Count the lines of the records that contain the string "What", treating uppercase and lowercase as distinct, and give only the number.

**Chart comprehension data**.
- Opening Delimiter -
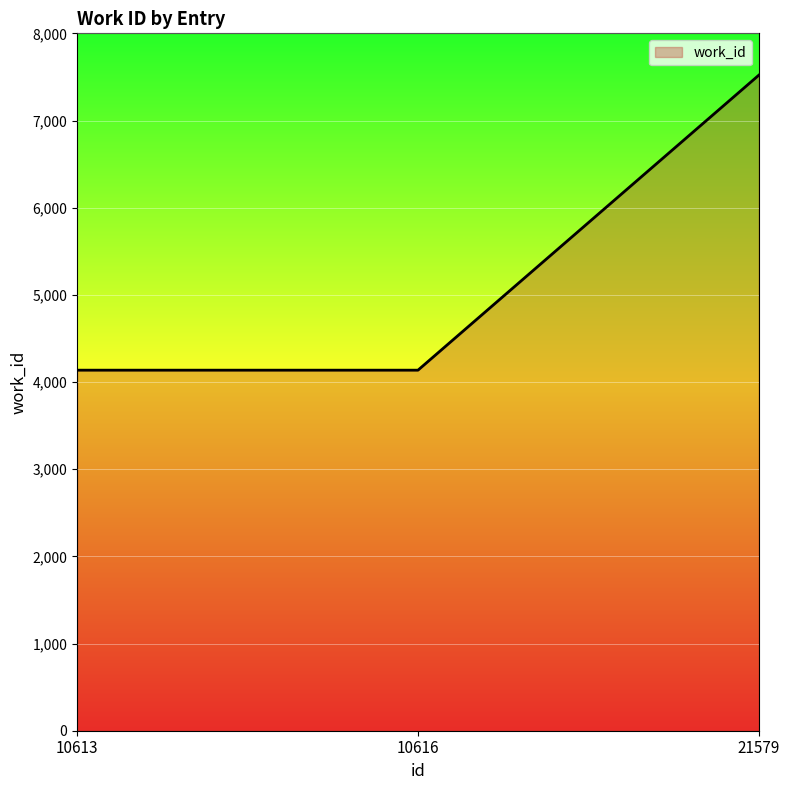

What is the change in value from 10616 to 21579?

+3384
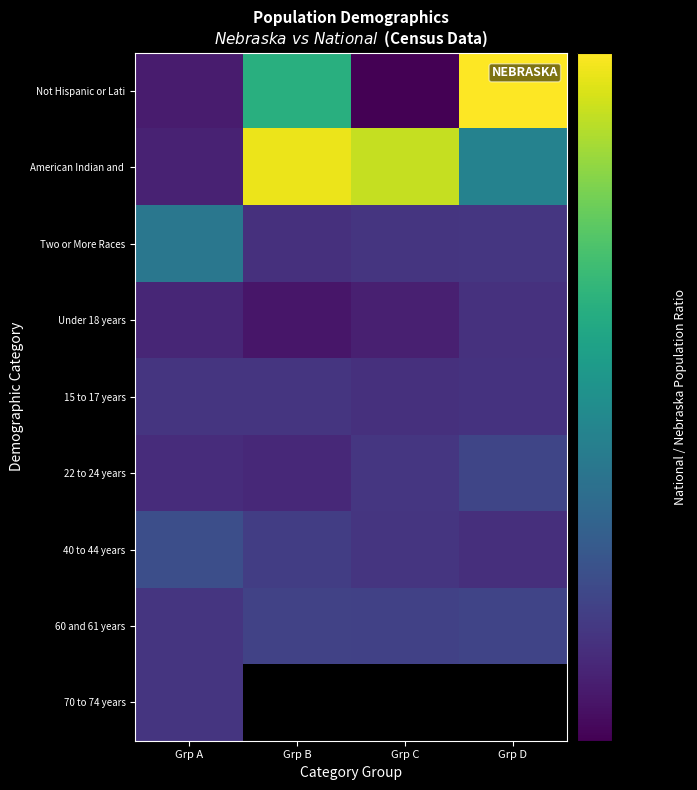

What is the difference between the second highest and second lowest values in the American Indian and series?

180.4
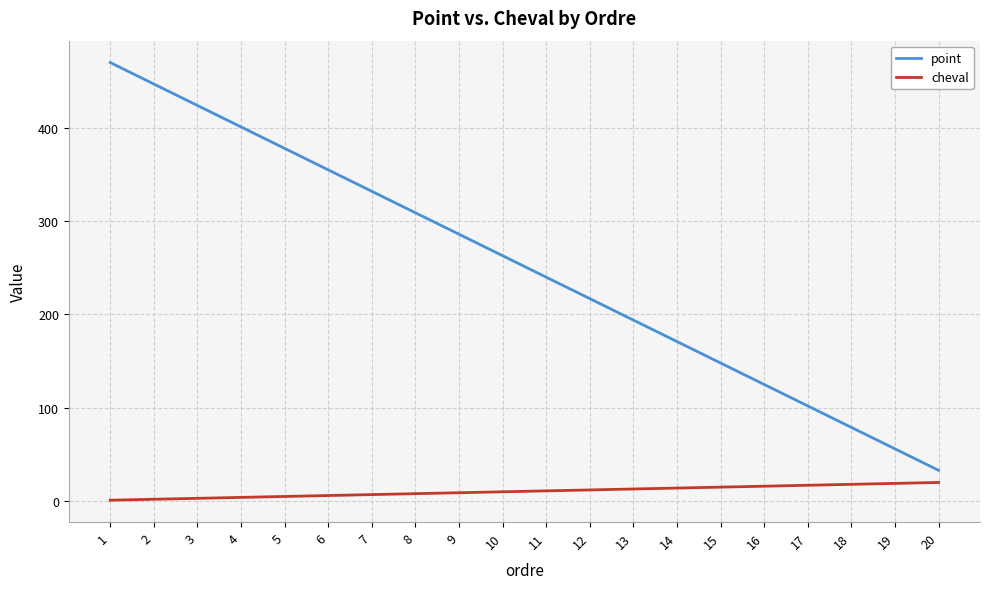

At 19, list the series in order from largest to smallest.

point, cheval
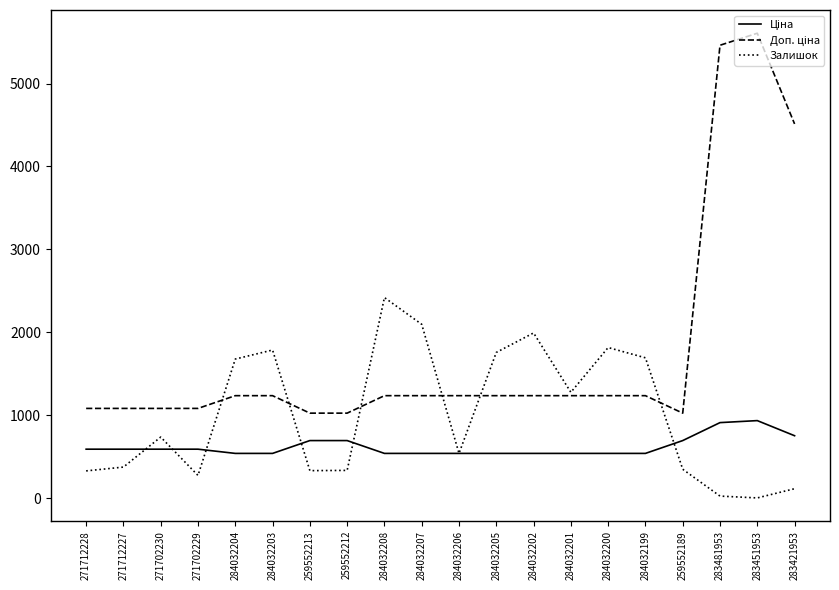

What is the total value across all series at 284032204?

3451.4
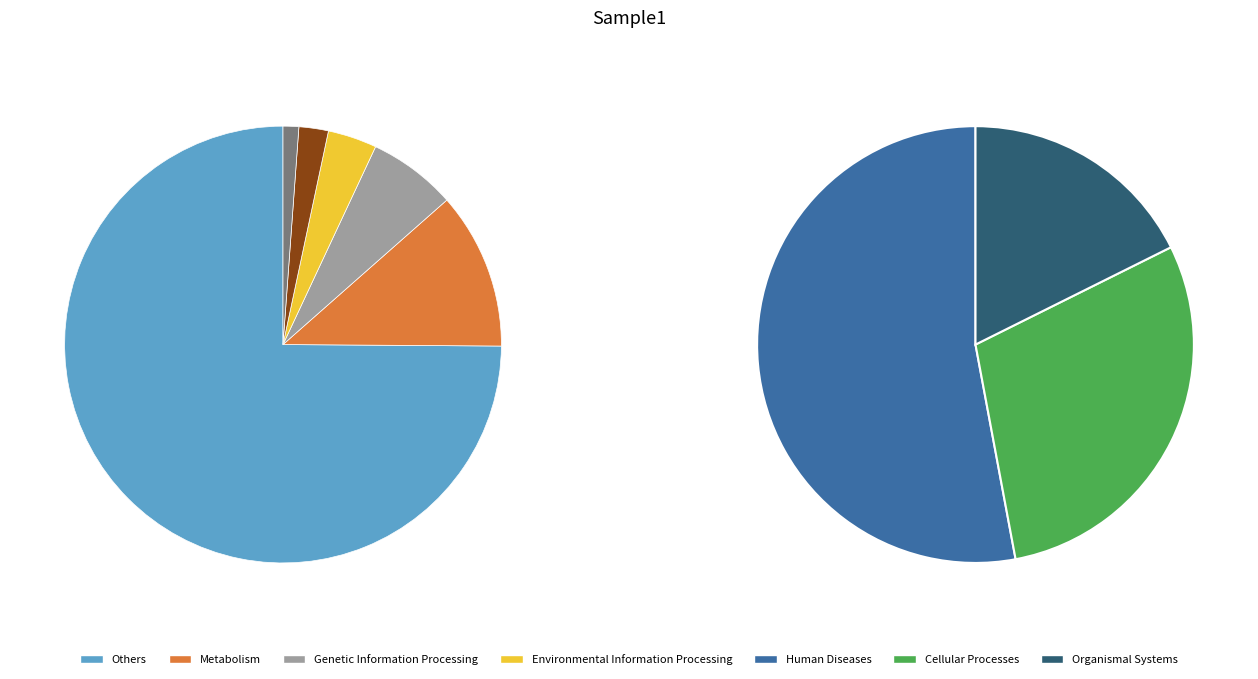

How many slices are in this pie chart?

6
- Closing Delimiter -
**Task solution**. 3